■ 抜粋文
▶

ジョン・レノン 編


      ジョン・レノンが亡くなった日の夕日 


その日、ボクたちは、グリフィスパークにいた。
わりとダウンタウンに近い山の上の公園。

その公園の展望台から、遠くに見えるサンタモニカの海に沈む夕日を見ていた。

真っ赤なクッキリと丸い夕日だった。
ロサンゼルスには2月しか雨期がない。
2月以外はまったく雨は降らない、毎日が快晴である。

だから、サンセット時には、必ず、町がオレンジ色に染まる
休日に、オレンジ色のロサンゼルスを見るのも好きでした。

ボクが休日だったのだから、月曜日だった事を思い出した
そして、夕日が沈みきるまで、その美しさに見とれていた。
 
   『オレンジ色のロサンゼルス』
その帰りの車のFMから、その悲しいニュースを知らされた、、、、
「ジョン レノンが撃たれた」はじめはそうだった。
信じられなかった、、、、

次の速報で彼が亡くなってしまったことを繰り返していた。
でも、信じられなかった、、、、

しかし、その瞬間から後、3日間以上、FMは、どのチャンネルに
あわせても、ビートルズとジョンの曲しか流さなかった。

一時間後、ボクたちは、ハリウッドにいた。
大きなレコードショップの前に50人以上の人だかりが出来ている
店からは「スタンディング オーバー」が聞こえている

みんな右手を握り、左胸にあて、ジョンの歌声にあわせている
みんな、泣いていた、、、、
ボクも、その中にいた、、、

平和な世界を作って行こう、そう心から歌っていたジョン レノン

「さあ、平和な世界をイメージしょう、すべての人が幸せになるように、、、」

ジョンが今、生きていたら、今のアメリカをどう思うだろう、、、
きっと、悲しむだろうし苦しむだろう

本当の事は判らない、でも、きっと彼なら

「アメリカは、次の世代の、明るい世界の可能性を自ら、破壊した」

そう言うような気がしてならない。

湾岸戦争の時、アメリカ全土のFMが、ジョンの曲を控えたと聞いた。
今回も、同じなのだろうか。

ジョン レノンが生きていてくれれば、、、そう思う。

◀

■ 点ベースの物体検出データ
▶

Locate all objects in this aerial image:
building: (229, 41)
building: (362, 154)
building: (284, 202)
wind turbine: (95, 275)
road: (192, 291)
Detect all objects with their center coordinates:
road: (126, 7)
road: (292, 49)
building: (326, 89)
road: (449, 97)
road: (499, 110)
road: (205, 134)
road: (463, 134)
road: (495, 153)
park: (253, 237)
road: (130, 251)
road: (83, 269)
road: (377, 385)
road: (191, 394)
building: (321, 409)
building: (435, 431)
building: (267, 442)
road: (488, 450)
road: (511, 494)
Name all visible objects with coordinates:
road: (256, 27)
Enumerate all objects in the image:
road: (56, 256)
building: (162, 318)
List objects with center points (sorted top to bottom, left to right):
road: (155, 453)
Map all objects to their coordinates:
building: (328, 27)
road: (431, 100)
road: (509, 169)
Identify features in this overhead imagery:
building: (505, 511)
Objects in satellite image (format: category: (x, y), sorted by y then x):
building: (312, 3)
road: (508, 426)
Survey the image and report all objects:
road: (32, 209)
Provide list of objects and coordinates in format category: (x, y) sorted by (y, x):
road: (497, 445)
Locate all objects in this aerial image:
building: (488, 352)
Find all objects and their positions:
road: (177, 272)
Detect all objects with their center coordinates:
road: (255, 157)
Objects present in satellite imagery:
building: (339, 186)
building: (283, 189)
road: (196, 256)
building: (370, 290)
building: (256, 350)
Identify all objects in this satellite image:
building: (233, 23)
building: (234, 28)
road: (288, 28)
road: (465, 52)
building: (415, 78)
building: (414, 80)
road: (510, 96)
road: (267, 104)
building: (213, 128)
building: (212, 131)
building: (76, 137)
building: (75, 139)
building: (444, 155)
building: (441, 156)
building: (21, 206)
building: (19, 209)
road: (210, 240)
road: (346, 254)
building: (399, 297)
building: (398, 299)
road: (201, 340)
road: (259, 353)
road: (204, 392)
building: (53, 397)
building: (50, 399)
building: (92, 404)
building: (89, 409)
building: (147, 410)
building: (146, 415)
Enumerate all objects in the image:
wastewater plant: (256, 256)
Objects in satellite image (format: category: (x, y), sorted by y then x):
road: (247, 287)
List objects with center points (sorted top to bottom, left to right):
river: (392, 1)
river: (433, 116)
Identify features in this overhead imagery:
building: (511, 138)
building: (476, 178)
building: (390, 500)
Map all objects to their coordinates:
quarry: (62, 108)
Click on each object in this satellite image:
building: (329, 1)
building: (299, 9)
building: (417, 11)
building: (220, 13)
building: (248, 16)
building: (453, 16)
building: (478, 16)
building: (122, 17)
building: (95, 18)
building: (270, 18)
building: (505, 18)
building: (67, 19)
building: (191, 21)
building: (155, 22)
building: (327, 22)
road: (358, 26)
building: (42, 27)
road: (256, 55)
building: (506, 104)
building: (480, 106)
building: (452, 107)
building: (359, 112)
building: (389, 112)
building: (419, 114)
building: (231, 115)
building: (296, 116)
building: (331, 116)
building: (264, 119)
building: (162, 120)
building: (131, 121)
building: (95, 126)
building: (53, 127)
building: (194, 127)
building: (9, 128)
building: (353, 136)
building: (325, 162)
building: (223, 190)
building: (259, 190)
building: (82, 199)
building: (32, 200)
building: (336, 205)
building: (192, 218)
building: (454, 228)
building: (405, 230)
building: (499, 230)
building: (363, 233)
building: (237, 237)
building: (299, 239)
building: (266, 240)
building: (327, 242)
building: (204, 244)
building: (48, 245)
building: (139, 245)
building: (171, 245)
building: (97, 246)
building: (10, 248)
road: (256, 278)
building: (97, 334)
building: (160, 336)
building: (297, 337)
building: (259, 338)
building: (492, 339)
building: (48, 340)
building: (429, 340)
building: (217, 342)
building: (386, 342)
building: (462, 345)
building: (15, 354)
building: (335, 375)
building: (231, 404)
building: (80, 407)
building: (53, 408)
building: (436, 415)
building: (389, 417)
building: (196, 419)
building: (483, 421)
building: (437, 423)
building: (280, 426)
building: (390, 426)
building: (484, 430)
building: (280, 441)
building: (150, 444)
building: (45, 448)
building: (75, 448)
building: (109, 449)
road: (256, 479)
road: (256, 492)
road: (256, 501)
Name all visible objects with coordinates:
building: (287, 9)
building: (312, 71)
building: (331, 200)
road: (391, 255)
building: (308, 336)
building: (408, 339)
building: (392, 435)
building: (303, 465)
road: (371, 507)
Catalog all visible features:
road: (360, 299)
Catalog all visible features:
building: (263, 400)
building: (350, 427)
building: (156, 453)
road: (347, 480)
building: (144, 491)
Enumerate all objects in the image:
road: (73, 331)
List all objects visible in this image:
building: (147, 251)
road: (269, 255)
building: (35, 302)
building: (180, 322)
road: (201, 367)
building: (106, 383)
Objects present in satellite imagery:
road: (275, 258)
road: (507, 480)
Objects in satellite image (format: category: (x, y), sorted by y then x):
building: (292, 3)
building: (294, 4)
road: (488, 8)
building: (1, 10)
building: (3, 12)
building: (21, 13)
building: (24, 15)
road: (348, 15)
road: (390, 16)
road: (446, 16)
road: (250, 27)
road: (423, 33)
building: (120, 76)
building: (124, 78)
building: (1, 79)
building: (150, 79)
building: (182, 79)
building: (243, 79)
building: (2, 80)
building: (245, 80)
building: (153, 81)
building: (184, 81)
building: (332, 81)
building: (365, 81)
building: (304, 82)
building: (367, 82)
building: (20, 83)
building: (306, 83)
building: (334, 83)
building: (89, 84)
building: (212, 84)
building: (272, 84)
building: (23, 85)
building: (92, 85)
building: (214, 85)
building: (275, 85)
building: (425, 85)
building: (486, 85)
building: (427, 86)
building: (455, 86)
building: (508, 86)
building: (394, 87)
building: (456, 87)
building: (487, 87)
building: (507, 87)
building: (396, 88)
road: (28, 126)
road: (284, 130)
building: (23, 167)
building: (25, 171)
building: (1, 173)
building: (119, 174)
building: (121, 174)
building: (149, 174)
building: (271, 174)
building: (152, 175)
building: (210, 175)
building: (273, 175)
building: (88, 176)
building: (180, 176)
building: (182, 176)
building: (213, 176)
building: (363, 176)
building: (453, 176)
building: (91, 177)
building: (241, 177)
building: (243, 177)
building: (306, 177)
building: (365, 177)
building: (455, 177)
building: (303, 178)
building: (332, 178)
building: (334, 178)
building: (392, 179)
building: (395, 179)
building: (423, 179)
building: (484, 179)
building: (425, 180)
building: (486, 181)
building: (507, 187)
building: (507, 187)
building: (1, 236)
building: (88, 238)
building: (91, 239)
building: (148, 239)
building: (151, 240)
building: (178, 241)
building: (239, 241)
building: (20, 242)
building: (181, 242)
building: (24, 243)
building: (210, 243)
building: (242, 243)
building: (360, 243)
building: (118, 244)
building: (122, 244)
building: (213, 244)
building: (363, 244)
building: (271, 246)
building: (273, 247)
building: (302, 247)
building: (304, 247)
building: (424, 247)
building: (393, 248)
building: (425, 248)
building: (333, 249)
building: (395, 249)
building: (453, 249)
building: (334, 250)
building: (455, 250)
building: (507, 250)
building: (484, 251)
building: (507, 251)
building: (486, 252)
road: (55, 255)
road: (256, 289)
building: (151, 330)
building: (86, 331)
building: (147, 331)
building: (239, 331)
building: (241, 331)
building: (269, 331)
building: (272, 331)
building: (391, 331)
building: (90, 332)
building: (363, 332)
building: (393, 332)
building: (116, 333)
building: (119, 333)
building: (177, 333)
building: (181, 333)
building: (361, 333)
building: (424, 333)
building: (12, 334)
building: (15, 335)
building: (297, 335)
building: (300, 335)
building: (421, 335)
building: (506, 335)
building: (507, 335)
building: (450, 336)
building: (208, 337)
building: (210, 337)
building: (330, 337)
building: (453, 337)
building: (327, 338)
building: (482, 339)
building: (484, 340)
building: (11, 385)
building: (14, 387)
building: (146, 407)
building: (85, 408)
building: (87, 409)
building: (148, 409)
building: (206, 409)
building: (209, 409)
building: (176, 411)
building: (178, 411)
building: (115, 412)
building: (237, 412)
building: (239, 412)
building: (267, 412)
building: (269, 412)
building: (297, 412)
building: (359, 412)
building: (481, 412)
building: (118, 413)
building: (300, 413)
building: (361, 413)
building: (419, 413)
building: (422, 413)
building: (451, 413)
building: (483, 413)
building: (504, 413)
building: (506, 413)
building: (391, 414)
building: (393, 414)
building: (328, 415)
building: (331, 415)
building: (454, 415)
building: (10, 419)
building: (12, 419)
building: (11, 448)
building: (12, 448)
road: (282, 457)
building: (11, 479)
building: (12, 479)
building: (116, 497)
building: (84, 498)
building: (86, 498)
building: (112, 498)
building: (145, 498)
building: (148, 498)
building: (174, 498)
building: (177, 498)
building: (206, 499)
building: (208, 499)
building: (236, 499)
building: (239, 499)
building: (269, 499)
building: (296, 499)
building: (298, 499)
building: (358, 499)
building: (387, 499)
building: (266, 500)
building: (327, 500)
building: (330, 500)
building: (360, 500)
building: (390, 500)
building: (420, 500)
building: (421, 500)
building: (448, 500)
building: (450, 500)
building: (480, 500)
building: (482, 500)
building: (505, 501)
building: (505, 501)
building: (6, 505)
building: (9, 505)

◀

■ 課題
ジョン・レノンが亡くなった日を振り返る抜粋文によると、ロサンゼルスで雨期があるのは何月ですか。 エントリは抜粋文とは別の資料です。

■ 解答
2月です。